On April 18, 2022, EELP entered into a senior secured revolving credit agreement (“Credit Agreement”), by and among EELP, as borrower, Excelerate, as parent, the lenders party thereto, the issuing banks party thereto and JPMorgan Chase Bank, N.A., as administrative agent, pursuant to which the lenders and issuing banks thereunder made available a revolving credit facility (the “EE Revolver”), including a letter of credit sub-facility, to EELP. The EE Revolver enabled us to borrow up to $350 million over a three-year term originally set to expire in April 2025. As of December 31, 2022, the Company had issued $40.0 million in letters of credit under the EE Revolver and was in compliance with the covenants under its debt facilities. As a result of the EE Revolver’s financial ratio covenants and after taking into account the outstanding letters of credit issued under the facility, all of the $310 million of undrawn capacity was available for additional borrowings as of December 31, 2022.

Also, on April 18, 2022, the Company borrowed under the EE Revolver, on the closing day of such facility, and used the proceeds to repay the KFMC Note in full. The KFMC Note was terminated in connection with such repayment. For more information regarding the KFMC Note, see Note 11 – Long-term debt – related party.
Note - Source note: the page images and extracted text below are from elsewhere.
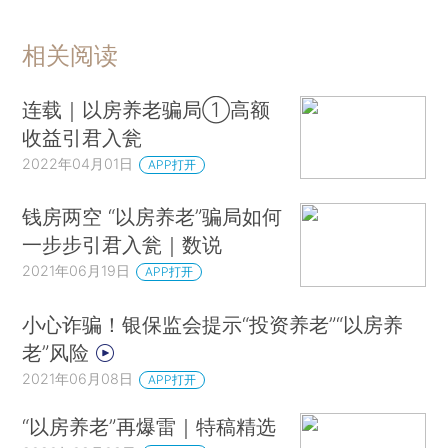
相关阅读
连载｜以房养老骗局①高额
收益引君入瓮
2022年04月01日
APP打开
钱房两空 “以房养老”骗局如何
一步步引君入瓮｜数说
2021年06月19日
APP打开
小心诈骗！银保监会提示“投资养老”“以房养
老”风险
2021年06月08日
APP打开
“以房养老”再爆雷｜特稿精选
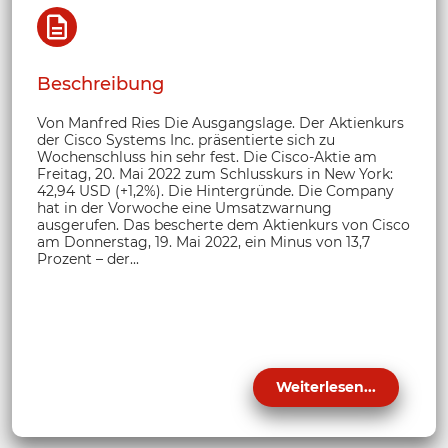
Beschreibung
Von Manfred Ries Die Ausgangslage. Der Aktienkurs
der Cisco Systems Inc. präsentierte sich zu
Wochenschluss hin sehr fest. Die Cisco-Aktie am
Freitag, 20. Mai 2022 zum Schlusskurs in New York:
42,94 USD (+1,2%). Die Hintergründe. Die Company
hat in der Vorwoche eine Umsatzwarnung
ausgerufen. Das bescherte dem Aktienkurs von Cisco
am Donnerstag, 19. Mai 2022, ein Minus von 13,7
Prozent – der...
Weiterlesen...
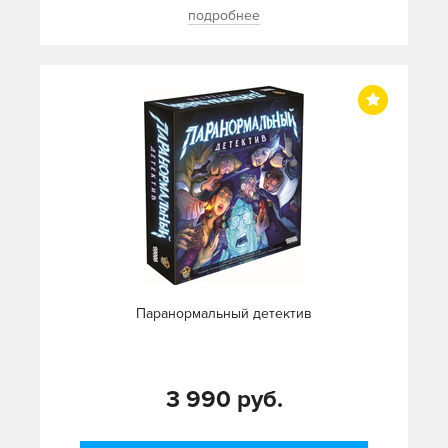
подробнее
Паранормальный детектив
3 990 руб.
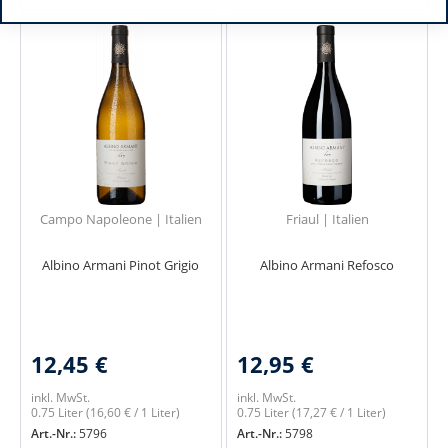
Campo Napoleone | Italien
Friaul | Italien
Albino Armani Pinot Grigio
Albino Armani Refosco
12,45 €
12,95 €
inkl. MwSt.
inkl. MwSt.
0.75 Liter
(16,60 € / 1 Liter)
0.75 Liter
(17,27 € / 1 Liter)
Art.-Nr.:
5796
Art.-Nr.:
5798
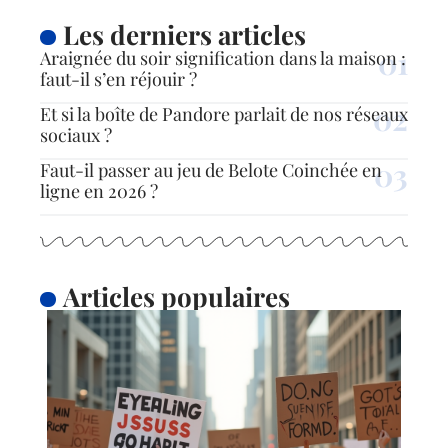
Les derniers articles
Araignée du soir signification dans la maison :
faut-il s’en réjouir ?
Et si la boîte de Pandore parlait de nos réseaux
sociaux ?
Faut-il passer au jeu de Belote Coinchée en
ligne en 2026 ?
Articles populaires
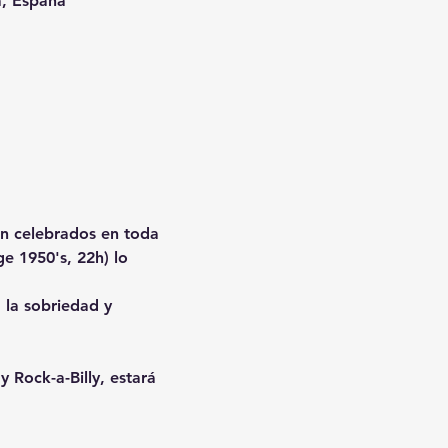
a, España
n celebrados en toda 
e 1950's, 22h) lo 
la sobriedad y 
 Rock-a-Billy, estará 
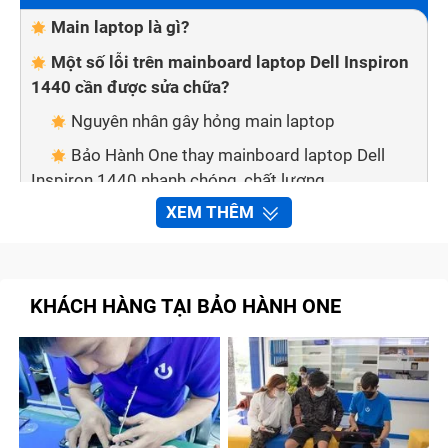
Main laptop là gì?
Một số lỗi trên mainboard laptop Dell Inspiron
1440 cần được sửa chữa?
Nguyên nhân gây hỏng main laptop
Bảo Hành One thay mainboard laptop Dell
Inspiron 1440 nhanh chóng, chất lượng
XEM THÊM
Quy trình sửa chữa mainboard tại trung tâm
Bảo Hành One
Bước 1: Chuyên viên xác định mainboard phù
hợp với laptop Dell Inspiron 1440
KHÁCH HÀNG TẠI BẢO HÀNH ONE
Bước 2: Báo giá cho khách hàng
Bước 3: Lắp mainboard mới cho laptop Dell
Inspiron 1440
Bước 4: Dán Tem bảo hành và thanh toán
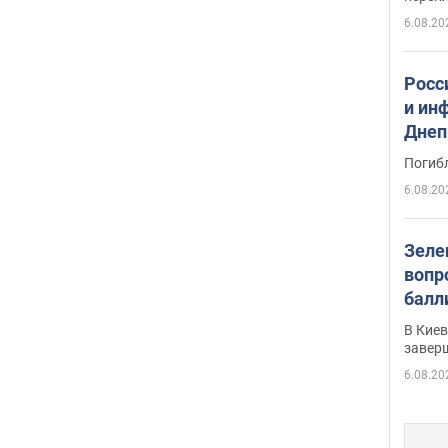
6.08.20
Росс
и ин
Днеп
поги
Погиб
6.08.20
Зеле
вопр
балл
прог
В Кие
реше
завер
6.08.20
On March 17, 2023, EELP entered into an amended and restated senior secured credit agreement (“Amended Credit Agreement”), by and among EELP, as borrower, Excelerate, as parent, the lenders party thereto, the issuing banks party thereto and Wells Fargo Bank, N.A., as administrative agent. The Amended Credit Agreement provides for, among other things (i) a new $250 million term loan facility (the “Term Loan Facility” and, together with the EE Revolver, the “EE Facilities”), (ii) an extension of the maturity date of the EE Revolver, (iii) an increase in the maximum consolidated total leverage by 0.50x to 3.50x, provided that, if the aggregate value of all unsecured debt is equal to or greater than $250 million, maximum consolidated total leverage increases to 4.25x, and (iv) collateral vessel maintenance coverage to be not less than the greater of (i) $750 million and (ii) 130% of the sum of the total credit exposure under the Amended Credit Agreement. Proceeds from the Term Loan Facility are intended to be used for the acquisition of the FSRU Sequoia. The commitments under the Term Loan Facility expire on May 1, 2023, if the acquisition of the Sequoia does not occur by such date. The EE Facilities mature in March 2027. Proceeds from the EE Revolver are intended to be used for letters of credit, working capital, and other general corporate purposes.

Borrowings under the EE Revolver bear interest at a per annum rate equal to the term SOFR reference rate for such period plus an applicable margin, which applicable margin is based on EELP’s consolidated total leverage ratio as defined and calculated under the Credit Agreement. The unused portion of the EE Revolver is subject to an unused commitment fee calculated at a rate per annum ranging from 0.375% to 0.50% based on EELP's consolidated total leverage ratio.

The Amended Credit Agreement contains customary representations, warranties, covenants (affirmative and negative, including maximum consolidated total leverage ratio, minimum consolidated interest coverage ratio, and collateral vessel maintenance coverage covenants), and events of default, the occurrence of which would permit the lenders to accelerate the maturity date of amounts borrowed under the EE Facilities.

Maturities

Future principal payments on long-term debt outstanding as of December 31, 2022 are as follows (in thousands):

2023

$

22,002

 

2024

 

22,693

 

2025

 

23,435

 

2026

 

24,239

 

2027

 

25,081

 

Thereafter

 

102,309

 

Total debt, net

$

219,759

 

 

During the years ended December 31, 2022, 2021 and 2020, interest expense for long-term debt was $15.5 million, $17.5 million and $16.4 million, respectively, and was included in interest expense in the consolidated statements of income. As of December 31, 2022, the Company was in compliance with the covenants under its debt facilities.